Thank you for reporting on this mike.

It’s unbelievable groupm doesn’t even check the validity of the lists the label sends them.

Same with our corrupt donation taking politicians (and especially vp Biden), whatever the labels say goes. It doesn’t matter what the truth is, what the facts say, or what case studies or reports say. If a label doesn’t like you, you’re fucked.

sehlat (profile) says:

The Bottom of the Press Release Tells the Story

ABOUT GROUPM
GroupM is the leading global media investment management operation.

In other words, they’re a bunch of accountants and lawyers, not people who want to provide anything useful or do anything except demand money at gunpoint (The root word for “enforcement” is “force.”) who won’t be satisfied until they own your wallet.

Meh.

A non-mouse says:

Why ask why

“There are mixed opinions as to why Universal Music is attacking the hip hop blog ecosystem.”

Me thinks it has an awful lot to do with…

“…a bunch of the top hip hop blogs teamed up a while back to form what was called the New Music Cartel…”

It’s a good ole turf war, they’re “going to the mattresses” as they say in those circles.

Anonymous Coward says:

I think that the honest sites are going to suffer because there are so many illegal, questionable, copyright infringing sites out there hiding content on free hosts and playing games.

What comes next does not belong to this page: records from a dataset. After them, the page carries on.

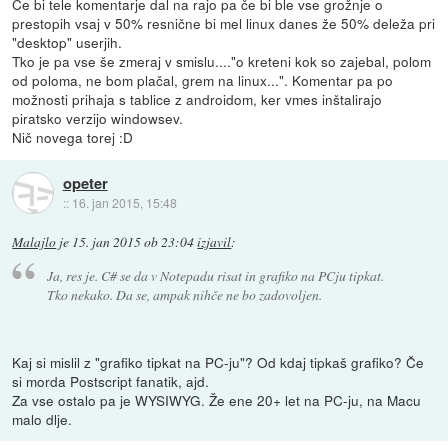
Če bi tele komentarje dal na rajo pa če bi ble vse grožnje o
prestopih vsaj v 50% resnične bi mel linux danes že 50% deleža pri
"desktop" userjih.
Tko je pa vse še zmeraj v smislu...."o kreteni kok so zajebal, polom
od poloma, ne bom plačal, grem na linux...". Komentar pa po
možnosti prihaja s tablice z androidom, ker vmes inštalirajo
piratsko verzijo windowsev.
Nič novega torej :D
opeter
::
16. jan 2015, 15:48
Malajlo
je
15. jan 2015 ob 23:04
izjavil
:
Ja, res je. C# se da v Notepadu risat in grafiko na PCju tipkat.
Tko nekako. Da se, ampak nihče ne bo zadovoljen.
Kaj si mislil z "grafiko tipkat na PC-ju"? Od kdaj tipkaš grafiko? Če
si morda Postscript fanatik, ajd.
Za vse ostalo pa je WYSIWYG. Že ene 20+ let na PC-ju, na Macu
malo dlje.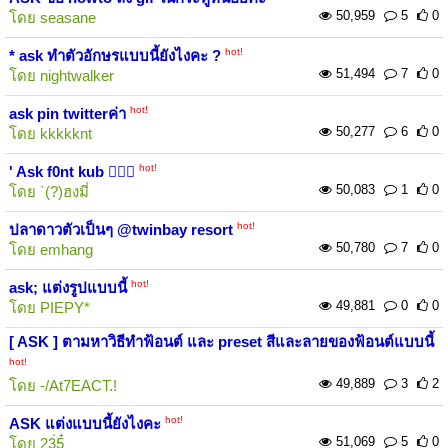
50,959
5
0
โดย
seasane
hot!
* ask ทำตัวอักษรแบบนี้ยังไงคะ ?
51,494
7
0
โดย
nightwalker
hot!
ask pin twitterค่า
50,277
6
0
โดย
kkkkknt
hot!
' Ask f0nt kub ✊🏻💖
50,083
1
0
โดย
`(?)ฮงมี่
hot!
ปลาดาวตัวเป็นๆ @twinbay resort
50,780
7
0
โดย
emhang
hot!
ask; แต่งรูปแบบนี้
49,881
0
0
โดย
PIEPY*
[ ASK ] ตามหาวิธีทำฟ้อนต์ และ preset สีและลายของฟ้อนต์แบบนี้
hot!
49,889
3
2
โดย
-/At7EACT.!
hot!
ASK แต่งแบบนี้ยังไงคะ
51,069
5
0
โดย
23่5๋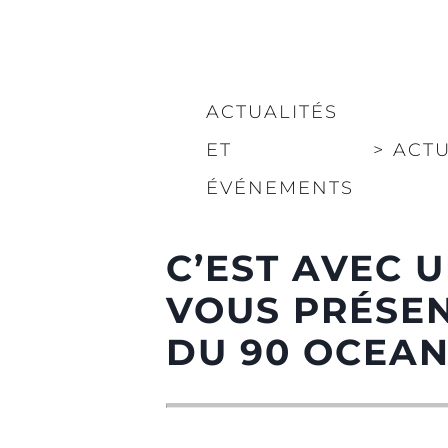
ACTUALITÉS
ET
>
ACTU
ÉVÉNEMENTS
C’EST AVEC 
VOUS PRÉSEN
DU 90 OCEA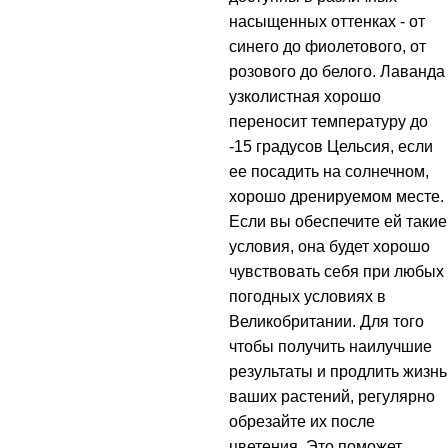
насыщенных оттенках - от
синего до фиолетового, от
розового до белого. Лаванда
узколистная хорошо
переносит температуру до
-15 градусов Цельсия, если
ее посадить на солнечном,
хорошо дренируемом месте.
Если вы обеспечите ей такие
условия, она будет хорошо
чувствовать себя при любых
погодных условиях в
Великобритании. Для того
чтобы получить наилучшие
результаты и продлить жизнь
ваших растений, регулярно
обрезайте их после
цветения. Это поможет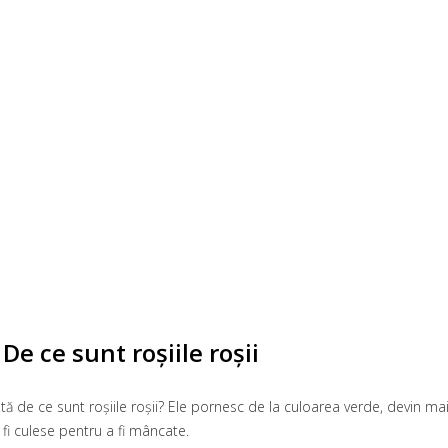
 De ce sunt roșiile roșii
tă de ce sunt roșiile roșii? Ele pornesc de la culoarea verde, devin mai 
t fi culese pentru a fi mâncate.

At this point, the labels have little interest in filtering out who is who, they would rather just pull the plug and try some other methods for promotion.

All the abusing of the system doesn’t help anyone.

Drew (profile) says:

The key part of this entire article is in the very first sentence.

A few weeks ago, leading ad firm GroupM, a part of marketing giant WPP, proudly announced that it had “adopted an aggressive new anti-piracy policy” for its digital media buys.

Unless I’m missing something here, this only has to do with digital ad buys, and has nothing to do with editorial coverage.

Tony / SpareFoot.com (user link) says:

No nahright?

CTRL+F “nahright” – no results found? SMH…

I can’t believe NahRight isn’t explicitly mentioned in this article. It topped Vibe’s 2009 list and is a necessary promotional venue for success in the world of hiphop. It’s listed TWICE on GroupM’s list, and is one of the few leading hip hop blogs that makes a concerted effort to prevent illegal sharing.

John Doe says:

Where's the rabid lawyers?

How come none of the crazy lawyers of the world have jumped in to help these legitimate companies sue for slander? Vibe is a pretty clearly NOT dedicated to piracy and would have the legal guns to sue Universal or GroupM for alleging in writing that they are. Remember, you don’t need to make a public allegation for it to be slander, it just has to be in writing and given to someone else. 🙂

read it properly says:

if u actually read their press release you will realise this is just to do with where they place their clients advertising. It has nothing to do with Universal’s promotion strategy and Universal will continue to work with blogs and music sites. They just wont be paying those sites with advertising. In other words, from now on if a blog writes about a Universal release, it’s because the blog thinks it’s worth writing about, not because they want to give pay back.